All of the above or WD40, Mayonaise, or just wear them around and it'll come off eventually. Oh, or the military jungle juice except it eats up plastic.


----------



## pdqdl

*Elbow grease works best !*

Any approach using solvents (be it gasoline, alcohol, or even peanut butter) will not be very good for the boots, and will make one heck of a mess. It will probably be more work to dissolve/loosen than it is worth.

The gunk is probably deeply ground into dust and wood chips. Use a putty knife to scrape the excess, then walk some more dust into it to keep it from being too sticky. *If it is too stiff to scrape: get a smaller putty knife and use a heat gun (a hair dryer might work) to soften it up.*
You could probably use some solvent action to get the last stickiness off, but what would be the point ? You're just going to go out and get your boots dirty again, aren't you ?


----------



## 2dogs

A cutting torch!

Freeze them in a bucket of water and walk till they're dry.


----------



## Billy_Bob

pdqdl said:


> ...You could probably use some solvent action to get the last stickiness off, but what would be the point ? You're just going to go out and get your boots dirty again, aren't you ?



No, 'cause today I'm cutting Cedar!


----------



## urhstry

I wouldn't have believed it if I hadn't of used it at my buddy's house, but get a skin care product called Skin So Soft. Takes pine sap off anything like acetone on ink. Just don't let your buddies see you with a bottle of it in your truck.


----------



## goatchin

urhstry said:


> I wouldn't have believed it if I hadn't of used it at my buddy's house, but get a skin care product called Skin So Soft. Takes pine sap off anything like acetone on ink. Just don't let your buddies see you with a bottle of it in your truck.



Skin So Soft is sold by Avon...i know this b/c me and my buddy/archery shop owner who shoot outdoor 3-D archery have used it along w/ bug spray to keep them at bay. Doesnt smell the most "manly" but it works for keeping the bugs down...gotta do what ya gotta do


----------



## GASoline71

Goop hand cleaner... does wonders to get pitch off of flip lines and climbing lines too... 

Gary


----------



## urhstry

yep, works great keeping bugs away too.


----------



## Billy_Bob

I finally used gasoline on my shoes and this "melted" the goo so I could then scrape a lot of it off on the edge of a piece of wood. Then I had the strong (very strong) smell of gas and pine on my shoes!
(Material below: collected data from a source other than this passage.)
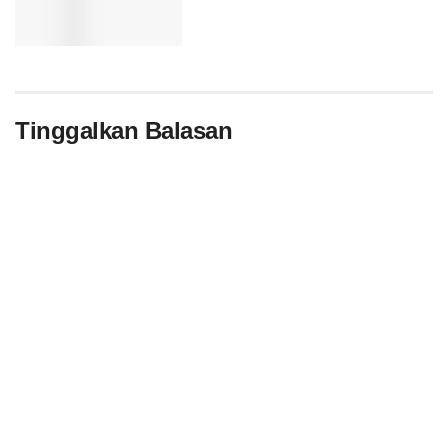
Tinggalkan Balasan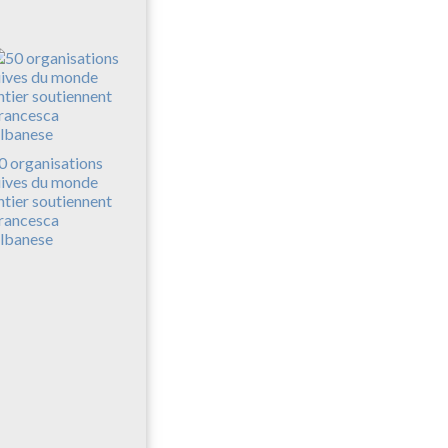
0 organisations
uives du monde
ntier soutiennent
rancesca
lbanese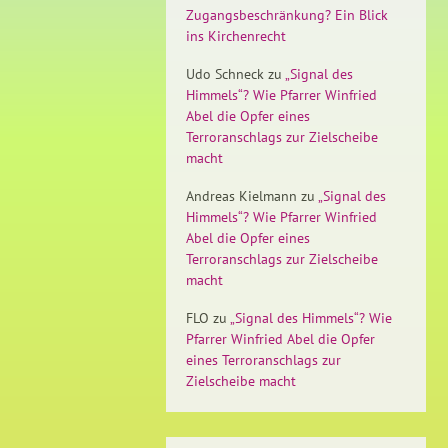
Zugangsbeschränkung? Ein Blick
ins Kirchenrecht
Udo Schneck
zu
„Signal des
Himmels“? Wie Pfarrer Winfried
Abel die Opfer eines
Terroranschlags zur Zielscheibe
macht
Andreas Kielmann
zu
„Signal des
Himmels“? Wie Pfarrer Winfried
Abel die Opfer eines
Terroranschlags zur Zielscheibe
macht
FLO
zu
„Signal des Himmels“? Wie
Pfarrer Winfried Abel die Opfer
eines Terroranschlags zur
Zielscheibe macht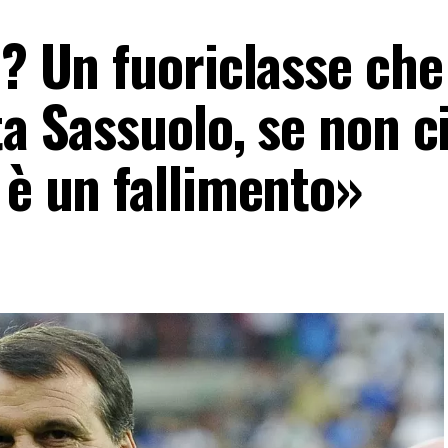
i? Un fuoriclasse che
ta Sassuolo, se non c
 è un fallimento»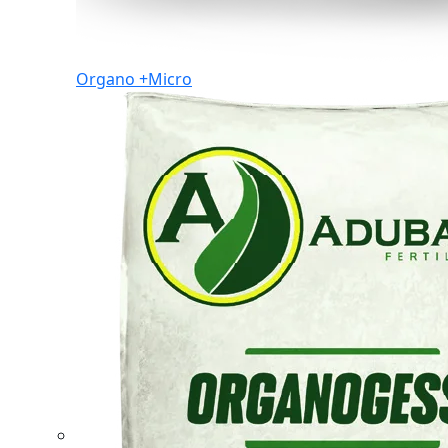
Organo +Micro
For my arms I always use peanut butter (not chunky).


----------



## Texas Traveler

Billy_Bob said:


> I finally used gasoline on my shoes and this "melted" the goo so I could then scrape a lot of it off on the edge of a piece of wood. Then I had the strong (very strong) smell of gas and pine on my shoes!
> 
> For my arms I always use peanut butter (not chunky).



pitch is a wood product so use paint thinner or turpintine


----------



## Buckethead

I've had really good luck with Lestoil. Works on skin, clothes or whatever.


----------